| Passage |
🤖 AI Summary
This work addresses the challenges of unreliable segmentation in ultrasound videos caused by speckle noise, weak boundaries, and rapid deformations, particularly under sparse interaction settings where only a single-point click and an anatomical class name are provided in the first frame. The authors propose the first training-free, highly robust segmentation framework, which integrates a frozen medical vision-language model, a foundation vision model, and a promptable video segmenter. They introduce a novel scale-space semantic prompting mechanism to alleviate initialization ambiguity and design a reliability-gated memory update strategy to suppress temporal propagation errors. Additionally, auxiliary point prompts are automatically generated based on the S.E.E.D. criterion. The method significantly outperforms existing training-free and fine-tuning approaches across three ultrasound datasets and contributes the first dynamic fetal-placental ultrasound video segmentation dataset with 671 annotated frames.

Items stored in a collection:
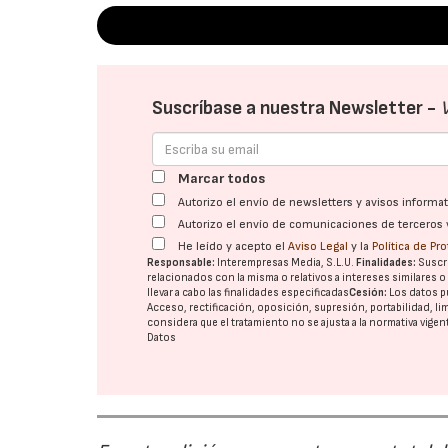
Suscríbase a nuestra Newsletter -
Marcar todos
Autorizo el envío de newsletters y avisos inform
Autorizo el envío de comunicaciones de terceros 
He leído y acepto el
Aviso Legal
y la
Política de Pr
Responsable:
Interempresas Media, S.L.U.
Finalidades:
Suscri
relacionados con la misma o relativos a intereses similares 
llevar a cabo las finalidades especificadas
Cesión:
Los datos p
Acceso, rectificación, oposición, supresión, portabilidad, l
considera que el tratamiento no se ajusta a la normativa vige
Datos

| Tasks |
**A.** Name the three frozen models that the summary on ultrasound video segmentation says the framework integrates.
**B.** Write the next few sentences of the summary on ultrasound video segmentation, picking up after its final sentence.

| Task-by-task outputs |
**A.** A medical vision-language model, a foundation vision model, and a promptable video segmenter.

**B.**
📝 Abstract
Ultrasound video segmentation is clinically valuable yet difficult due to speckle noise, weak boundaries, and rapid anatomical deformation. Recent promptable foundation models enable point-guided segmentation, but their direct deployment in ultrasound remains unreliable: a single point provides insufficient spatial context to resolve scale ambiguity, and greedy memory updates amplify early errors into severe temporal drift. We present EchoPilot, a training-free framework for ultrasound video segmentation under sparse first-frame interaction, requiring only a single point click and an anatomical category name. EchoPilot orchestrates a frozen medical vision-language model (VLM) for semantic localization, a vision foundation model (VFM) for dense geometric feature extraction, and a promptable video segmentor for mask prediction and propagation. To resolve initialization ambiguity, we propose Scale-Space Semantic Prompting, which first selects an optimal contextual view via a parameter-free S.E.E.D. (Semantic Energy-Entropy Density) criterion, and then synthesizes geometrically precise auxiliary point prompts from dense foundation features without additional user interaction. To reduce propagation drift, a Reliability-Gated Memory update is further introduced to selectively freeze the segmentor's memory bank under uncertain predictions, preventing error accumulation. We also contribute the first dynamic fetal placenta ultrasound video segmentation dataset with 671 annotated frames. Across three ultrasound video datasets, EchoPilot achieves state-of-the-art performance under the sparse-interactive setting, consistently outperforming training-free baselines and finetuned specialists.